A short and sharp costs decision from the High Court last month is an example of how a scattergun approach to litigation can sometimes backfire.
Body Corporate 388915 v Napier City Council  NZHC 2720 was a dispute about a leaky apartment building. As it is usually the case with defective construction claims, there were a lot of joinders and cross-claims. The case involved 38 parties: 2 claimants, 11 defendants, 20 third parties and 5 fourth parties. The claim settled by negotiation. However, two parties (Wynands Masonry Ltd and its director) did not contribute to the settlement. After the proceedings were discontinued, Wynands sought costs from Napier City Council which joined them, and from Equus Industries which had a cross-claim against them.
The Court summarised the law. The starting point is that a party which discontinues is obliged to pay the costs of the other party. This presumption can be displaced if the party, by refusing to participate in settlement discussions is seeking to take unfair advantage of the other participants, ie enjoying the fruits of the settlement but refusing to engage with the process. Such parties are not generally entitled to costs.

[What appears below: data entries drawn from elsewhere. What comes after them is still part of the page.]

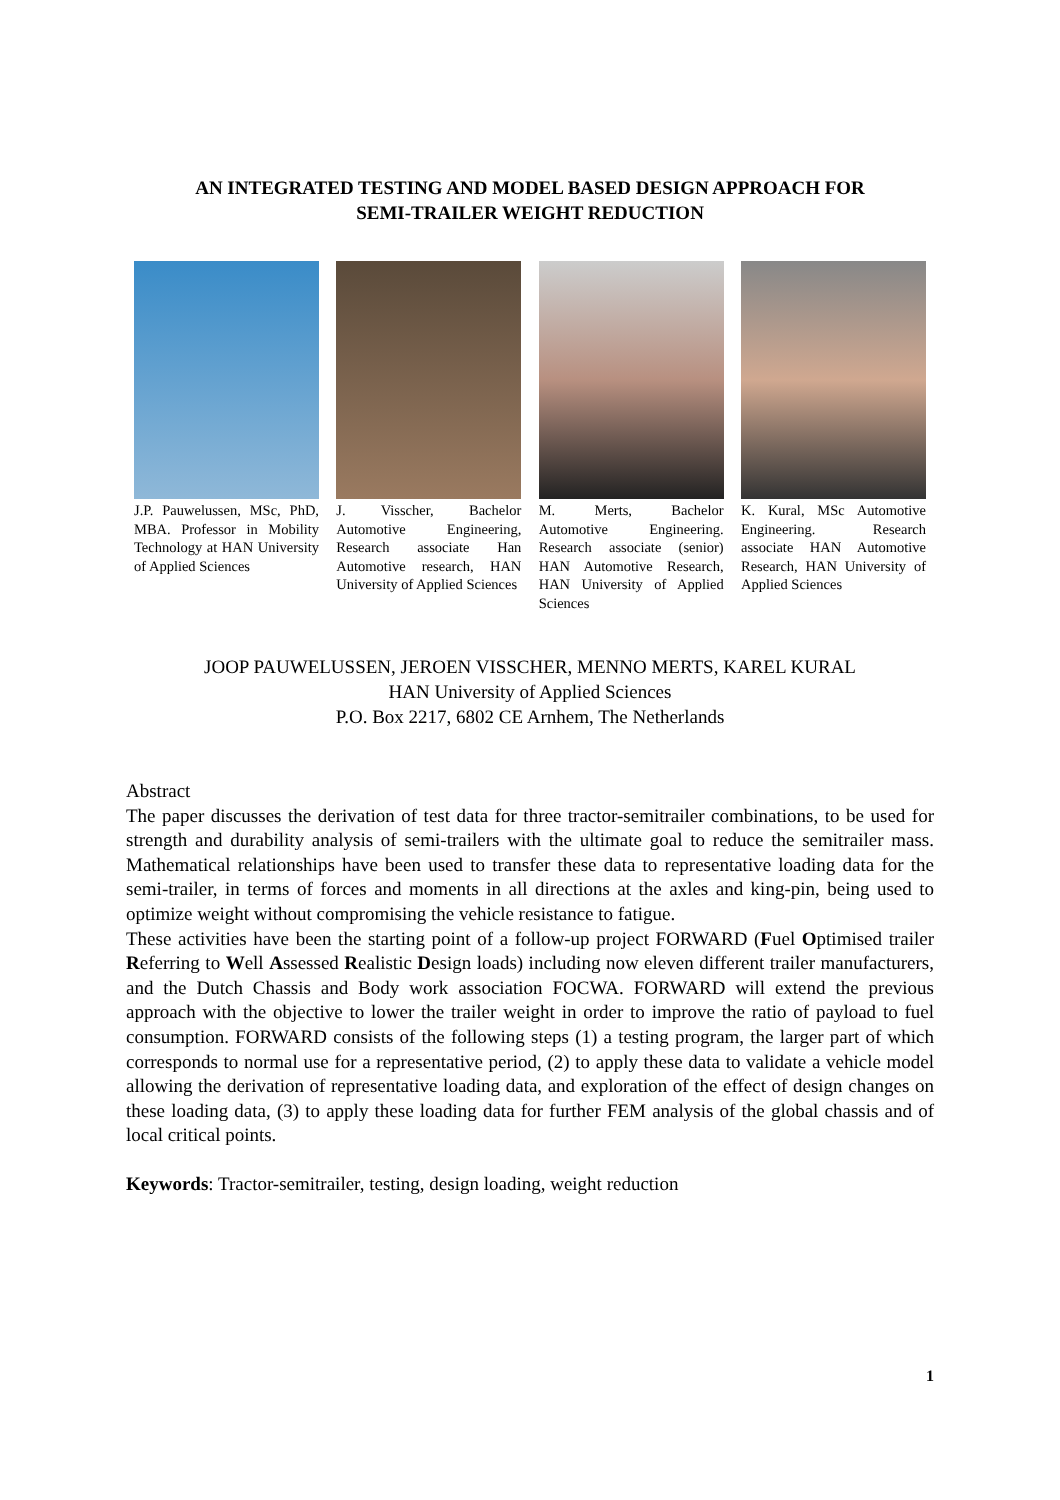AN INTEGRATED TESTING AND MODEL BASED DESIGN APPROACH FOR
SEMI-TRAILER WEIGHT REDUCTION
J.P. Pauwelussen, MSc, PhD, MBA. Professor in Mobility Technology at HAN University of Applied Sciences
J. Visscher, Bachelor Automotive Engineering, Research associate Han Automotive research, HAN University of Applied Sciences
M. Merts, Bachelor Automotive Engineering. Research associate (senior) HAN Automotive Research, HAN University of Applied Sciences
K. Kural, MSc Automotive Engineering. Research associate HAN Automotive Research, HAN University of Applied Sciences
JOOP PAUWELUSSEN, JEROEN VISSCHER, MENNO MERTS, KAREL KURAL
HAN University of Applied Sciences
P.O. Box 2217, 6802 CE Arnhem, The Netherlands
Abstract
The paper discusses the derivation of test data for three tractor-semitrailer combinations, to be used for strength and durability analysis of semi-trailers with the ultimate goal to reduce the semitrailer mass. Mathematical relationships have been used to transfer these data to representative loading data for the semi-trailer, in terms of forces and moments in all directions at the axles and king-pin, being used to optimize weight without compromising the vehicle resistance to fatigue.
These activities have been the starting point of a follow-up project FORWARD (Fuel Optimised trailer Referring to Well Assessed Realistic Design loads) including now eleven different trailer manufacturers, and the Dutch Chassis and Body work association FOCWA. FORWARD will extend the previous approach with the objective to lower the trailer weight in order to improve the ratio of payload to fuel consumption. FORWARD consists of the following steps (1) a testing program, the larger part of which corresponds to normal use for a representative period, (2) to apply these data to validate a vehicle model allowing the derivation of representative loading data, and exploration of the effect of design changes on these loading data, (3) to apply these loading data for further FEM analysis of the global chassis and of local critical points.
Keywords: Tractor-semitrailer, testing, design loading, weight reduction
1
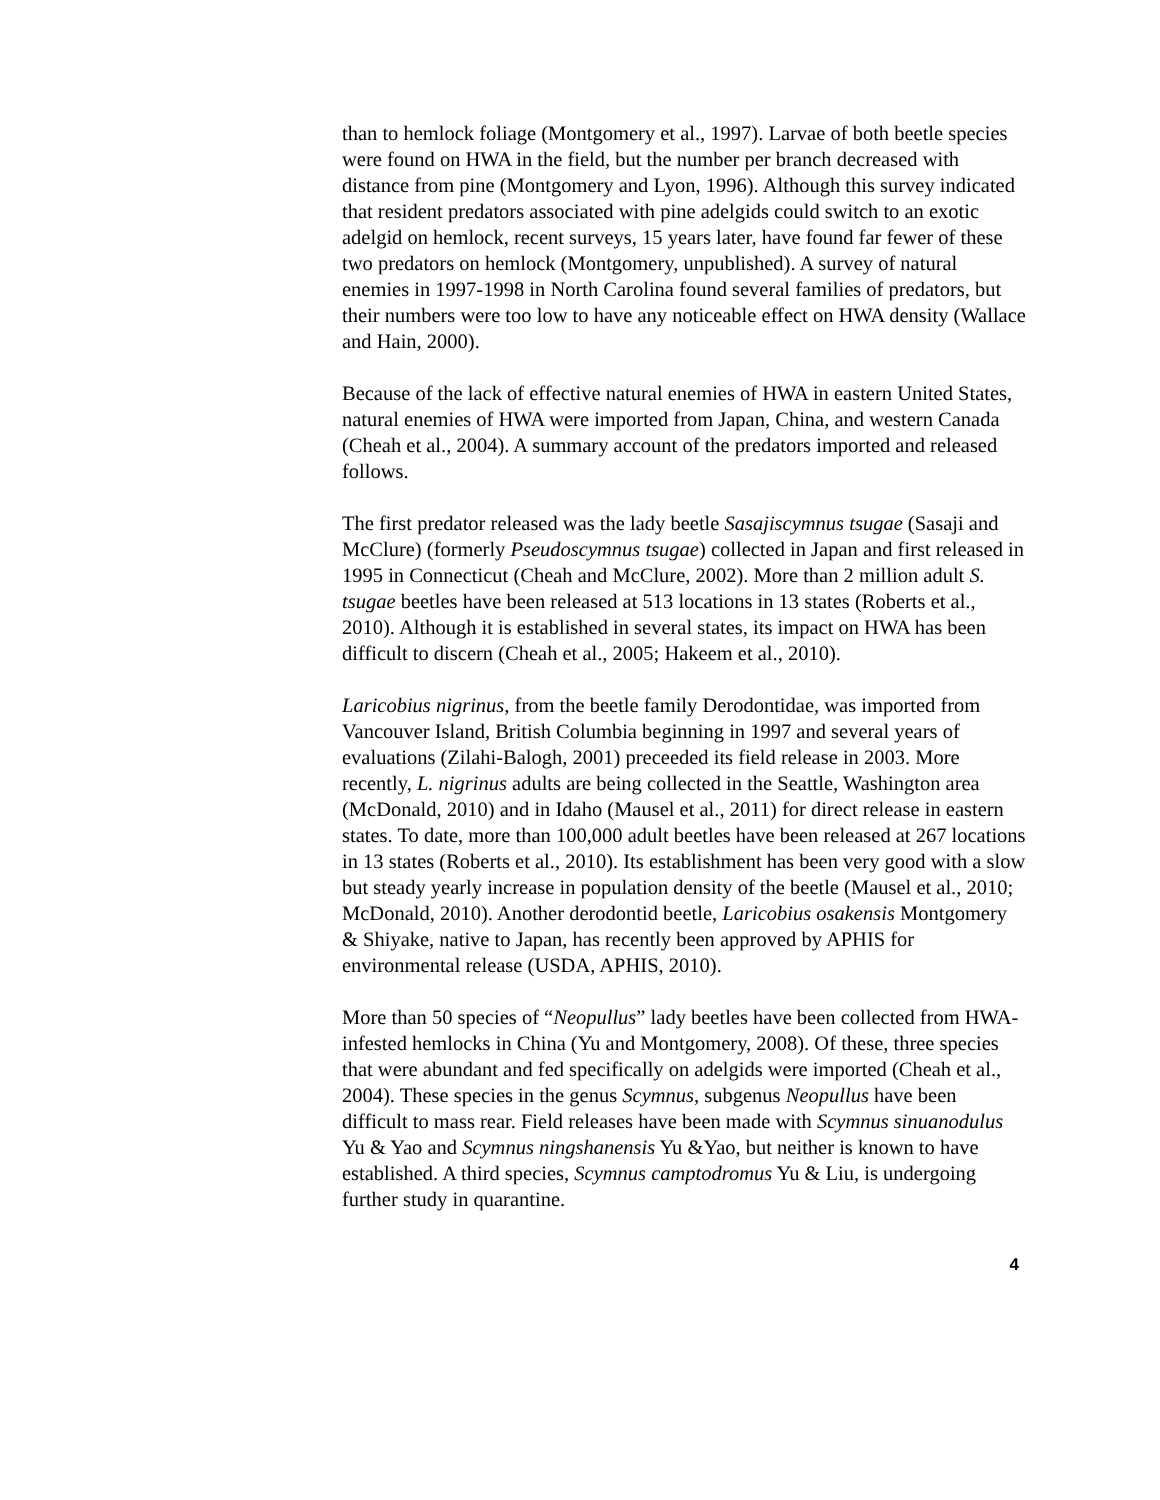than to hemlock foliage (Montgomery et al., 1997). Larvae of both beetle species were found on HWA in the field, but the number per branch decreased with distance from pine (Montgomery and Lyon, 1996). Although this survey indicated that resident predators associated with pine adelgids could switch to an exotic adelgid on hemlock, recent surveys, 15 years later, have found far fewer of these two predators on hemlock (Montgomery, unpublished). A survey of natural enemies in 1997-1998 in North Carolina found several families of predators, but their numbers were too low to have any noticeable effect on HWA density (Wallace and Hain, 2000).
Because of the lack of effective natural enemies of HWA in eastern United States, natural enemies of HWA were imported from Japan, China, and western Canada (Cheah et al., 2004). A summary account of the predators imported and released follows.
The first predator released was the lady beetle Sasajiscymnus tsugae (Sasaji and McClure) (formerly Pseudoscymnus tsugae) collected in Japan and first released in 1995 in Connecticut (Cheah and McClure, 2002). More than 2 million adult S. tsugae beetles have been released at 513 locations in 13 states (Roberts et al., 2010). Although it is established in several states, its impact on HWA has been difficult to discern (Cheah et al., 2005; Hakeem et al., 2010).
Laricobius nigrinus, from the beetle family Derodontidae, was imported from Vancouver Island, British Columbia beginning in 1997 and several years of evaluations (Zilahi-Balogh, 2001) preceeded its field release in 2003. More recently, L. nigrinus adults are being collected in the Seattle, Washington area (McDonald, 2010) and in Idaho (Mausel et al., 2011) for direct release in eastern states. To date, more than 100,000 adult beetles have been released at 267 locations in 13 states (Roberts et al., 2010). Its establishment has been very good with a slow but steady yearly increase in population density of the beetle (Mausel et al., 2010; McDonald, 2010). Another derodontid beetle, Laricobius osakensis Montgomery & Shiyake, native to Japan, has recently been approved by APHIS for environmental release (USDA, APHIS, 2010).
More than 50 species of “Neopullus” lady beetles have been collected from HWA-infested hemlocks in China (Yu and Montgomery, 2008). Of these, three species that were abundant and fed specifically on adelgids were imported (Cheah et al., 2004). These species in the genus Scymnus, subgenus Neopullus have been difficult to mass rear. Field releases have been made with Scymnus sinuanodulus Yu & Yao and Scymnus ningshanensis Yu &Yao, but neither is known to have established. A third species, Scymnus camptodromus Yu & Liu, is undergoing further study in quarantine.
4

The arguments and the Court’s decision
Napier City Council argued that Wynands benefitted from the settlement and should not be entitled to costs. However, the Court was not convinced it was as simple as that. Justice Cooke said that it was possible that Wynands was joined as part of a “general litigation strategy to join many parties and then seek to secure a resolution which calls upon as many resources as possible”. The Court thought that Wynands had only small involvement with the work in dispute and it was not obvious that it was a significant player in the claim. The presumption of costs following discontinuance was a strong one and the Court was not satisfied that the facts were sufficient to displace this presumption. As such, it held that Napier City Council was liable to pay Wynands’ costs upon discontinuance.

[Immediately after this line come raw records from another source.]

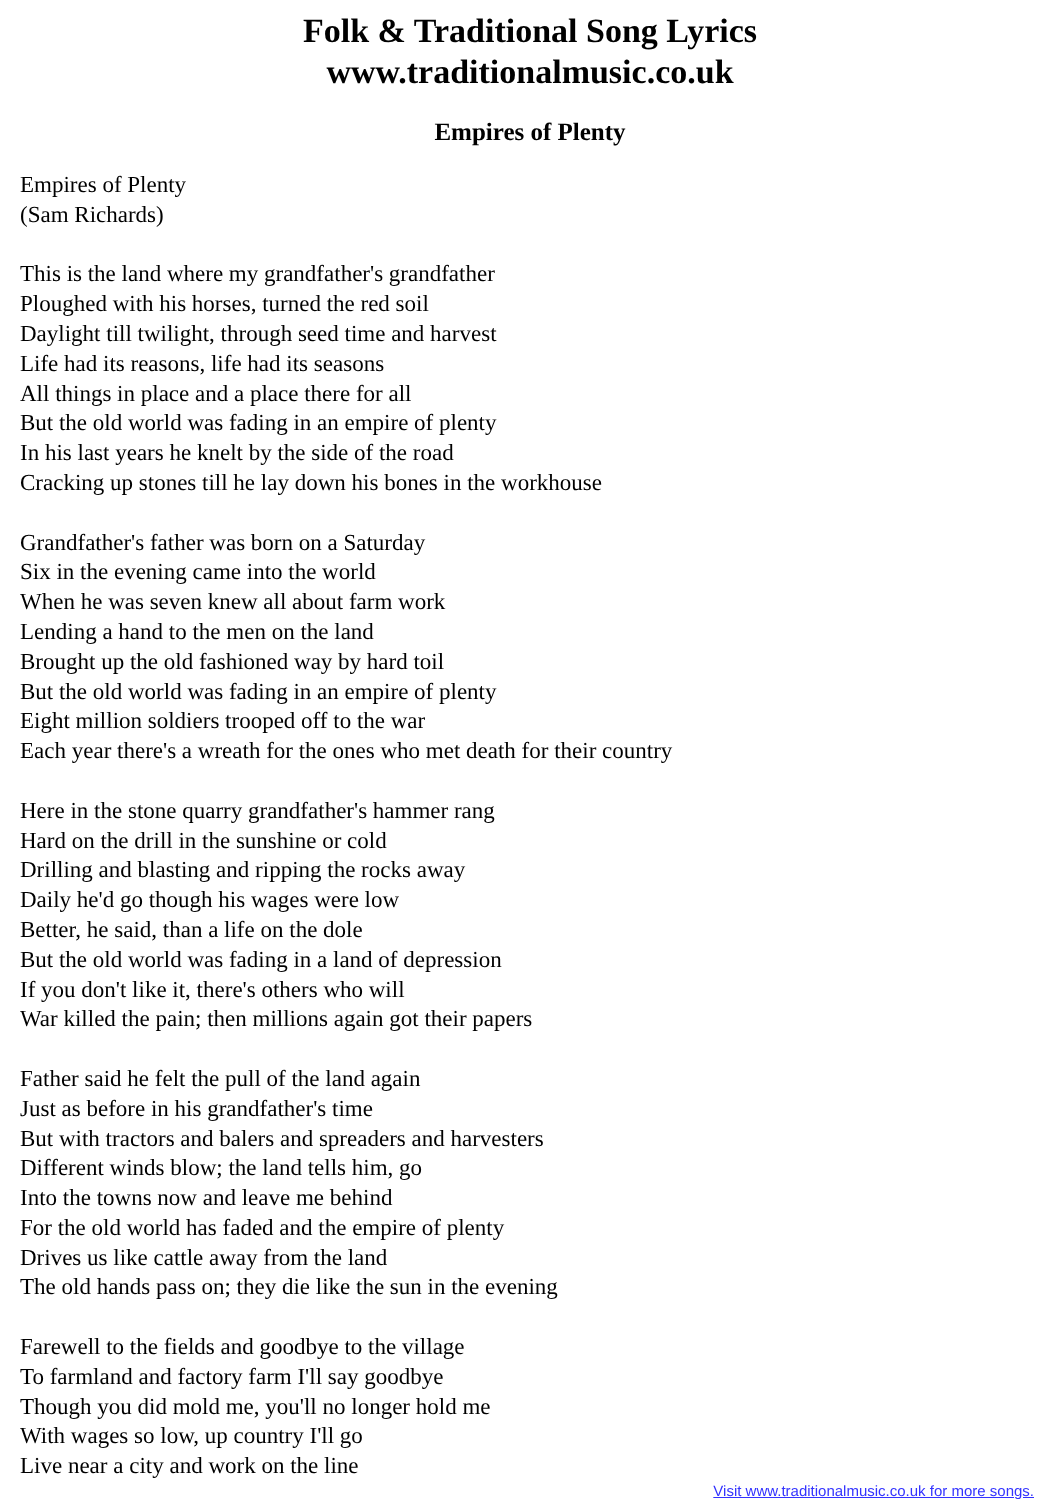Folk & Traditional Song Lyrics
www.traditionalmusic.co.uk
Empires of Plenty
Empires of Plenty
(Sam Richards)
This is the land where my grandfather's grandfather
Ploughed with his horses, turned the red soil
Daylight till twilight, through seed time and harvest
Life had its reasons, life had its seasons
All things in place and a place there for all
But the old world was fading in an empire of plenty
In his last years he knelt by the side of the road
Cracking up stones till he lay down his bones in the workhouse
Grandfather's father was born on a Saturday
Six in the evening came into the world
When he was seven knew all about farm work
Lending a hand to the men on the land
Brought up the old fashioned way by hard toil
But the old world was fading in an empire of plenty
Eight million soldiers trooped off to the war
Each year there's a wreath for the ones who met death for their country
Here in the stone quarry grandfather's hammer rang
Hard on the drill in the sunshine or cold
Drilling and blasting and ripping the rocks away
Daily he'd go though his wages were low
Better, he said, than a life on the dole
But the old world was fading in a land of depression
If you don't like it, there's others who will
War killed the pain; then millions again got their papers
Father said he felt the pull of the land again
Just as before in his grandfather's time
But with tractors and balers and spreaders and harvesters
Different winds blow; the land tells him, go
Into the towns now and leave me behind
For the old world has faded and the empire of plenty
Drives us like cattle away from the land
The old hands pass on; they die like the sun in the evening
Farewell to the fields and goodbye to the village
To farmland and factory farm I'll say goodbye
Though you did mold me, you'll no longer hold me
With wages so low, up country I'll go
Live near a city and work on the line
Visit www.traditionalmusic.co.uk for more songs.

The Court arrived at a different view as between Equus and Wynands. It found that the two companies and their directors were in very similar positions. Both were family companies, both had limited involvement with the dispute and Equus’ cross-claim against Wynands was a consequence of the joinder by others. The Court decided that it would be unfair for Equus to pay Wynands’ costs in the circumstances where they were both in the same position, and Equus’ participation in the settlement created a benefit for Wynands.
The case is a cautionary tale on the risk of costs. Does this mean a scattergun approach is wrong? No. If the Council managed to get a contribution from the remaining 33 parties, then the strategy paid off.
The Court process should never be abused and only claims that have merit should be made.